No account? Create an account
04 August 2012 @ 07:57 pm
Transforming Wikipedia into a Large Scale Multilingual Concept Network  
I seem to have a long list of things I want to blog about, hopefully I'll actually manage to get down to it properly this week!!

Anyway to start another of my (obviously not remotely weekly) 100 papers in AI.

100 Current Papers in Artificial Intelligence, Automated Reasoning and Agent Programming. Number 6

Vivi Nastase and Michael Strube, Transforming Wikipedia into a Large Scale Multilingual Concept Network, Artificial Intelligence (2012) (In Press)

DOI: 10.1016/j.artint.2012.06.008
Open Access?: Not that I can find.

Knowledge acquisition isn't really my field but this paper caught my eye largely, I confess, because it had "Wikipedia" in the title.

It's widely recognised that a fundamental component of any intelligent system is going to be some general knowledge. Researchers have been looking into the problems of acquiring, representing and then using such a knowledge base pretty much since Artificial Intelligence was dreamed up in the 1960s.

This paper clearly isn't the first to suggest that Wikipedia could be used as part of this process, though I'm not knowledgeable enough to really know how original its proposals are.

The paper suggests though that Wikipedia's info boxes and categories can be used to structure the data that is extracted from it - for instance to deduce information such as "Brian May is a member of Queen(Band)" and "Annie Hall was directed by Woody Allen".

It presents algorithms for mining Wikipedia's categories and info boxes in order to create such facts and organise them as a concept network (i.e. turning relationships, like is a member of, into lines in a graph and the objects like Brian May, into nodes where the lines meet up). It is then possible to do further processing on these concept networks, and to run comparisons between networks from different language versions of Wikipedia to produce a multi-lingual concept network.

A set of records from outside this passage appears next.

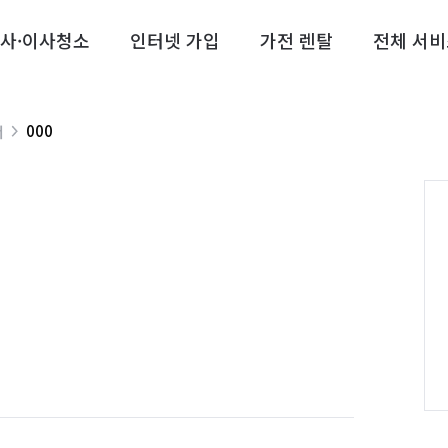
사·이사청소
인터넷 가입
가전 렌탈
전체 서비
000
너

The resulting resource, WikiNet is available for download as is a visualisation and application building tool. WikiNet was compared against a number of similar knowledge bases the most famous of which is WordNet a large lexical database of English. Obviously WikiNet is multi-lingual which WordNet isn't and it can be built and updated rapidly, however it lacks the coverage of WordNet.

This entry was originally posted at http://purplecat.dreamwidth.org/72989.html.
wellinghallwellinghall on August 4th, 2012 08:07 pm (UTC)
That is interesting - thank you.
daniel_saunders: Worcester Collegedaniel_saunders on August 5th, 2012 03:18 pm (UTC)
Would Wikipedia be the main source of this Artificial Intelligence's knowledge base? Because, regardless of the technical advantages, I can see serious practical flaws there.
louisedennis: ailouisedennis on August 5th, 2012 05:38 pm (UTC)
Well, on one level, they are only extracting the structure rather than the text - i.e. they don't analyse any of the free text, just the categories and info boxes. Which at least should remove some of the wilder nonsense.

That said, it doesn't seem, per se, to be any less error-prone than most other ways of doing it - at least in the absence of reliable natural language processing (and for that you probably need a good knowledge base to start out with - a bit chicken and egg really).